Le più frequenti sono:
Vaginosi batterica – dovuta a uno squilibrio della flora batterica naturale; può causare secrezioni grigiastre o biancastre, bruciore e odore sgradevole.
Candidosi – infezione fungina che provoca prurito intenso e perdite dense.
Vaginite da Trichomonas – infezione parassitaria a trasmissione sessuale, caratterizzata da secrezioni giallo-verdi e spumose, irritazione e fastidio durante la minzione o i rapporti.
Clamidia e Gonorrea – infezioni batteriche sessualmente trasmissibili, spesso asintomatiche, che possono però causare perdite anomale, dolore pelvico, bruciore urinario o sanguinamenti.
Infezioni virali (Herpes genitale, Condilomi) – che si manifestano con lesioni o escrescenze.
Anche fattori non infettivi possono avere un ruolo: squilibri ormonali, calo delle difese immunitarie, uso di antibiotici, rapporti non protetti o prodotti troppo aggressivi (detergenti, lavande interne, assorbenti profumati, spermicidi) che irritano le mucose.
Perché l’estate è una stagione a rischio?

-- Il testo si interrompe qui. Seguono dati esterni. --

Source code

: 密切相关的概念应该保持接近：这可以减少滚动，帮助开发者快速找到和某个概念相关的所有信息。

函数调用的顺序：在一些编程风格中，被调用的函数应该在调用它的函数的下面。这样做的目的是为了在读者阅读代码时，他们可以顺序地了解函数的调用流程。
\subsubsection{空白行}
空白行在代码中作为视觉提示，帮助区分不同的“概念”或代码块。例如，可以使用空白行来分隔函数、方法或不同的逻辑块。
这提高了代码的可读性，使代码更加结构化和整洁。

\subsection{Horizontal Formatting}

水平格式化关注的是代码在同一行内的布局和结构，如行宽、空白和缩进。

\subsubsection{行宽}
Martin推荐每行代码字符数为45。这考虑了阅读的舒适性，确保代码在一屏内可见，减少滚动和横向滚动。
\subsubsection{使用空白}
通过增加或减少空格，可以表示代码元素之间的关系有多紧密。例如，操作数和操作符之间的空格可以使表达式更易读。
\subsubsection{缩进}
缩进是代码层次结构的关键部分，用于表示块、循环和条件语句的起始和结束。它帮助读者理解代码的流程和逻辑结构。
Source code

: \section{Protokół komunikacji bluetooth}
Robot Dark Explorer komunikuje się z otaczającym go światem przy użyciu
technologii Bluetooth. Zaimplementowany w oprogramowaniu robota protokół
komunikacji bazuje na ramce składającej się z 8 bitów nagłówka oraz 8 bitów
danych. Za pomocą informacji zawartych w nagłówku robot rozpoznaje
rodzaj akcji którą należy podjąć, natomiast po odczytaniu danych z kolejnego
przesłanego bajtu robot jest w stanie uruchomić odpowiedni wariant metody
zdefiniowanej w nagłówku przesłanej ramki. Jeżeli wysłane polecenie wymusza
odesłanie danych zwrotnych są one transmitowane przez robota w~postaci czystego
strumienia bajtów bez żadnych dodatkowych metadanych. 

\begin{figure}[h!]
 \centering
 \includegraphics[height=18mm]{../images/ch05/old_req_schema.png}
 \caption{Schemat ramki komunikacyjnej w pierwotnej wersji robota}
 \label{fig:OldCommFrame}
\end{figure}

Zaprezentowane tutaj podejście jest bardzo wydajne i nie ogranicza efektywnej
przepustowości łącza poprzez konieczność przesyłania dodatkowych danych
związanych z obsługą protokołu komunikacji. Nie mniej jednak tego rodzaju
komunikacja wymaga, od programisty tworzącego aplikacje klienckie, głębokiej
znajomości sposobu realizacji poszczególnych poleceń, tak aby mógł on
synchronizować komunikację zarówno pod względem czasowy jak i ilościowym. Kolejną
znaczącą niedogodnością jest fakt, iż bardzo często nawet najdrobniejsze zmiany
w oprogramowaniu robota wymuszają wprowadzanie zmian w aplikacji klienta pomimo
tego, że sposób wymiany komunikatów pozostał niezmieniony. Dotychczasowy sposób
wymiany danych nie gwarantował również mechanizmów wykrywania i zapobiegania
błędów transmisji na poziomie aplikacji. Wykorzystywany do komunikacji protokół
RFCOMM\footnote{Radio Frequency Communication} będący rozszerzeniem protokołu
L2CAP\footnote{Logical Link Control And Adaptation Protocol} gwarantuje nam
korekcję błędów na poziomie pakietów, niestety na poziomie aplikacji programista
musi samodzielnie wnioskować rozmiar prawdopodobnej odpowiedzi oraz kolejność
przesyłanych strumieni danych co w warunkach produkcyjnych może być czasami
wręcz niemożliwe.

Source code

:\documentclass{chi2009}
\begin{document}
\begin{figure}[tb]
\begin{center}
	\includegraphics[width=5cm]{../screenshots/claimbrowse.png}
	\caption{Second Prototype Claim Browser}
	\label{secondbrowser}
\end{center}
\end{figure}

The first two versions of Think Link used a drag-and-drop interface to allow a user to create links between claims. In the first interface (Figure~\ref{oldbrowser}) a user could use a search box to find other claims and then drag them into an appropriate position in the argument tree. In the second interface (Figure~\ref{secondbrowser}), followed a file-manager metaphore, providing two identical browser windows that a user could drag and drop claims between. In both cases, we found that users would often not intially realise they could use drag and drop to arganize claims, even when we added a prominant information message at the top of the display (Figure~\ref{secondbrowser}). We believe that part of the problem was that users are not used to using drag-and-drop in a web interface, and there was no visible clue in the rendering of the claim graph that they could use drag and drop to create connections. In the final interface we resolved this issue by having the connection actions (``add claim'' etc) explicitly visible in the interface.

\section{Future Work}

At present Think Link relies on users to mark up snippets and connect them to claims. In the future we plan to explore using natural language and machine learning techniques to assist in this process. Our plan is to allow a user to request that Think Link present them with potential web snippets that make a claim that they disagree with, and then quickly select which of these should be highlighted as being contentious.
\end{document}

Le alte temperature e l’umidità tipiche dei mesi caldi creano l’habitat ideale per la crescita di batteri e funghi, soprattutto in luoghi affollati come piscine, spiagge, docce e spogliatoi.
«Restare a lungo con il costume bagnato, indossare abiti stretti in tessuti sintetici, utilizzare quotidianamente i salvaslip o trascurare l’igiene intima dopo un bagno in mare o piscina – aggiunge il dottor Grassi – sono comportamenti molto comuni, ma che possono favorire le infezioni».
A questi fattori si sommano abitudini e condizioni che indeboliscono ulteriormente le difese: dieta squilibrata, sedentarietà, farmaci, patologie croniche o recidive pregresse.
Come proteggere la salute intima in estate
Piccole accortezze possono ridurre il rischio di fastidi e infezioni:
Utilizzare sempre un telo pulito prima di sedersi o sdraiarsi su lettini, sedie o sabbia.
Cambiare subito il costume bagnato, evitando di restare a lungo in ambienti umidi.
Preferire biancheria e abiti in tessuti naturali e traspiranti, come il cotone, ed evitare indumenti troppo stretti.
Limitare l’uso di salvaslip e cambiare frequentemente gli assorbenti durante il ciclo.
Curare l’igiene intima senza eccessi: detergenti troppo aggressivi possono alterare il pH e danneggiare la flora protettiva.
Bere molta acqua, per favorire l’idratazione e l’eliminazione delle tossine.
«La prevenzione resta fondamentale – conclude il dottor Grassi – ma in presenza di sintomi come bruciore, prurito o perdite insolite, è sempre opportuno rivolgersi al ginecologo ed eseguire un tampone vaginale. Solo un’accurata diagnosi permette di identificare la causa e avviare la terapia più efficace».